Description
BAUDELAIRE, Charles (1821-1867)
Les Fleurs du Mal. Revue des Deux Mondes, XXVe année, Seconde série, Tome dixième, seconde partie, 1855, pages 1079-1093.
Paris, Bureau de la Revue des Deux Mondes, du 15 mai au 15 juin 1855.
Un volume in-8° (160 x 232 mm) de 673 pages, numérotées 665-1336.
Reliure de l’époque en cartonnage bradel fantaisie, dos lisse orné de filets dorés, pièce de titre rouge.
CELEBRE EDITION PREORIGINALE de dix-huit des poèmes des Fleurs du Mal, qui paraîtront en recueil chez Auguste Poulet-Malassis (1825-1878) en 1857 et dont le titre définitif apparaît ici pour la première fois.

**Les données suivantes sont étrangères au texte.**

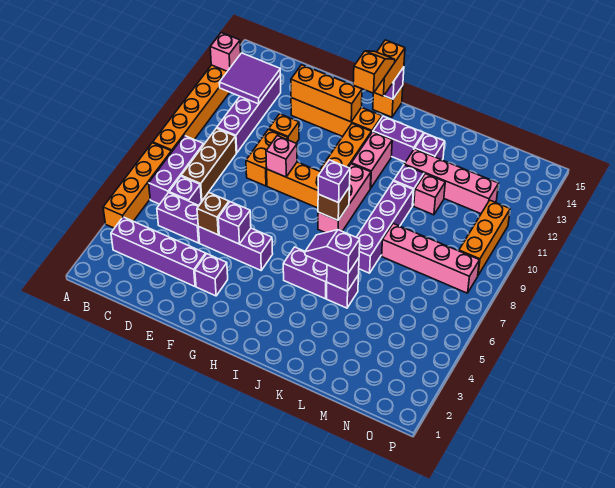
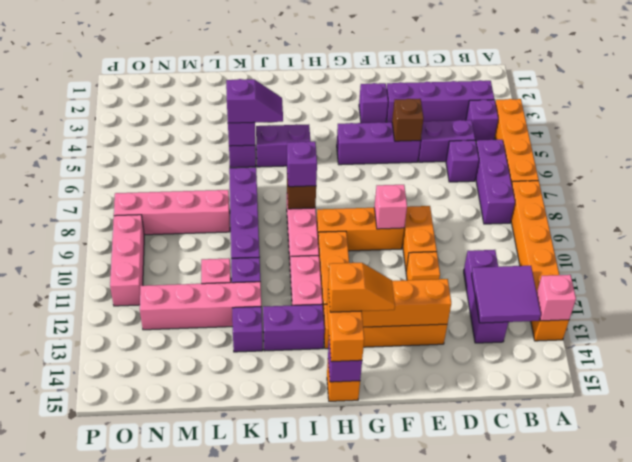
brown 1x3 brick [181,128,236,201] -> none
purple 1x4 brick [217,75,281,153] -> purple 1x3 brick [464,250,508,343]
purple 1x1 brick [218,202,251,244] -> purple 1x1 brick moved to [466,100,498,141]
orange 1x2 slope [353,51,395,93] -> orange 1x2 slope turned to [328,263,395,312]
orange 1x3 brick [459,200,510,275] -> pink 1x3 brick [110,215,144,306]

En fait, trois de ces pièces : III. Le Tonneau de la Haine, XI. La Cloche [qui deviendra : La Cloche Fêlée] et XIV. Le Spleen (qui deviendra : De Profundis Clamavi), avaient en tout cas déjà été publiées – avec d’autres – dans le « Messager de l’Assemblée » du 9 avril 1851, sous le titre général : « Les Limbes ». Les quinze autres pièces étaient alors encore inédites : I. Au Lecteur, II. Réversibilité, IV. La Confession, V. L’Aube spirituelle, VI. La Volupté (qui deviendra La Destruction), VII. Voyage à Cythère, VIII. A la Belle aux Cheveux d’Or (qui deviendra L’Irréparable), IX. L’Invitation au Voyage, X. Moesta et Errabunda, XII. L’Ennemi, XIII. La Vie Antérieure, XV. Remords Posthume, XVI. Le Guignon, XVII. La Béatrice (qui deviendra Le Vampire), XVIII. L’Amour et le Crâne.

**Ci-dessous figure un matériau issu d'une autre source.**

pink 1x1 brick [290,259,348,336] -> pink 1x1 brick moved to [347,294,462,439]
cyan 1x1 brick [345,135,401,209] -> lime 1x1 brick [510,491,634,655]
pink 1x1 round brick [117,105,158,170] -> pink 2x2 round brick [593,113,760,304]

On remarquera la présentation pour le moins prudente de l’éditeur (page 1079) : « En publiant les vers qu’on va lire, nous croyons montrer une fois de plus combien l’esprit qui nous anime est favorable aux essais, aux tentatives dans les sens les plus divers. Ce qui nous paraît ici mériter l’intérêt, c’est l’expression vive et curieuse même dans sa violence de quelques défaillances, de quelques douleurs morales que, sans les partager ni les discuter, on doit tenir à connaître comme un des signes de notre temps. Il nous semble d’ailleurs qu’il est des cas où la publicité n’est pas seulement un encouragement, où elle peut avoir l’influence d’un conseil utile, et appeler le vrai talent à se dégager, à se fortifier, en élargissant ses voies, en étendant son horizon ».
Et parmi les « défaillances » du poète, l’éditeur pointe immédiatement le cinquième quatrain de « Au Lecteur » (« Ainsi qu’un débauché pauvre qui baise et mange / Le sein martyrisé d’une antique catin, / Nous volons au passage un plaisir clandestin / Que nous pressons bien fort comme une vieille orange »), apparemment de mauvais goût, selon l’optique pudibonde de l’époque, lui substituant quatre lignes de points.
Cette prudence n’empêchera pas un distingué critique du Figaro de déclarer que Baudelaire, en tant que poète « ne sera plus cité désormais que parmi les fruits secs de la poésie contemporaine », concluant avec emphase : « Et c’est cette poésie scrofuleuse, écoeurante, que la Revue des Deux Mondes nous offre […] ! Ah, vous nous la donnez belle, M. Buloz [François Buloz (1803-1877), directeur de la Revue depuis 1831] ! » (Cité par Auriane de Viry).
Baudelaire, en revanche, fut très touché par l’amitié que Buloz lui avait témoignée en publiant ses poèmes. Le 13 juin 1855, il lui écrivit : « N’avez-vous pas publié des morceaux de moi qui auraient fait reculer d’autres recueils, et même ne m’avez-vous pas depuis lors – je l’ai appris récemment – fort convenablement défendu ? Quoique je m’en sente fort digne, je devais vous en remercier : je vous dirai quelque chose de mieux : je m’y attendais. » (Cité par Pierre Clarac).